AI: From Automation to Augmentation
Discovering the Practical Superpowers of Machine Learning
Hype. Dangerous. Automation. Elon Musk. Uncontrollable.
This is what usually comes to mind when people think of artificial intelligence (AI). And for good reason. The discussion surrounding AI tends towards the risks related to untamed algorithms, black box recommendations and about how robots will steal all of our jobs. And much of the discussion around AI centers around a future which is light years away, always somewhat nebulous and out of reach.
But the reality is that AI is all around us — from optimization of routes on Google maps or Waze, to personal assistants like Siri, to email filtering (i.e. the Spam box).
Demonstrating real tools through an “AI Gallery”

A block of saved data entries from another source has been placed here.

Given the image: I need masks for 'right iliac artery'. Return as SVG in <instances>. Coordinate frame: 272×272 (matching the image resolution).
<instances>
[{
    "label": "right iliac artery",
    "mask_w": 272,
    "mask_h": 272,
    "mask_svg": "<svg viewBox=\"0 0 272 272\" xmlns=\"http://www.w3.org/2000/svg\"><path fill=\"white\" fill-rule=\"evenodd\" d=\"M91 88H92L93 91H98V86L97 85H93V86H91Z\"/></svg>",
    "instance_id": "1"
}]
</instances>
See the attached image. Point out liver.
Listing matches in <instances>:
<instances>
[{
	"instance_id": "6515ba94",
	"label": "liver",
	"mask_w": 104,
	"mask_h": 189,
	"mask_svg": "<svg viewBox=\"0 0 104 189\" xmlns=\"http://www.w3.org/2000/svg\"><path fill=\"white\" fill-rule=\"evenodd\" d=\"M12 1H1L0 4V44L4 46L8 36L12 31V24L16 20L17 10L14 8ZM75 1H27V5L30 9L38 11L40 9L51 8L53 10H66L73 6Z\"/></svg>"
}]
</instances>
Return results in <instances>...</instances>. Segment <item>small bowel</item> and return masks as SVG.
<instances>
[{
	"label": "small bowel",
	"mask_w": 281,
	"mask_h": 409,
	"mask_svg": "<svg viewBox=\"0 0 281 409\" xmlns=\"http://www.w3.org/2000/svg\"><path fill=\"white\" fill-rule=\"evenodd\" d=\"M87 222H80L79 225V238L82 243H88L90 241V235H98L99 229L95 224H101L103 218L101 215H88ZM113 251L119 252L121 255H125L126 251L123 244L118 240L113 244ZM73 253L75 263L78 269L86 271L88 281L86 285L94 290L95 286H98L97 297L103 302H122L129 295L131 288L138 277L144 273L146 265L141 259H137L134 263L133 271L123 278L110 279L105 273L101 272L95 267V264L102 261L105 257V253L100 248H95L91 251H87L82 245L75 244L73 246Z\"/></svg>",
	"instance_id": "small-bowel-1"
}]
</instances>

The tools behind most of these real-life examples are readily available as open-source code today — most well known is Google’s TensorFlow library — but few companies have yet designed tools to empower low-income people. That’s where FIBR’s AI gallery comes into play. The gallery provides a starting point for conversation about the potential for these tools to augment the lives and livelihoods of low-income people that we seek to impact through our work with FIBR partners in the pay-as-you-go (PAYGo) and MSME sectors in Africa.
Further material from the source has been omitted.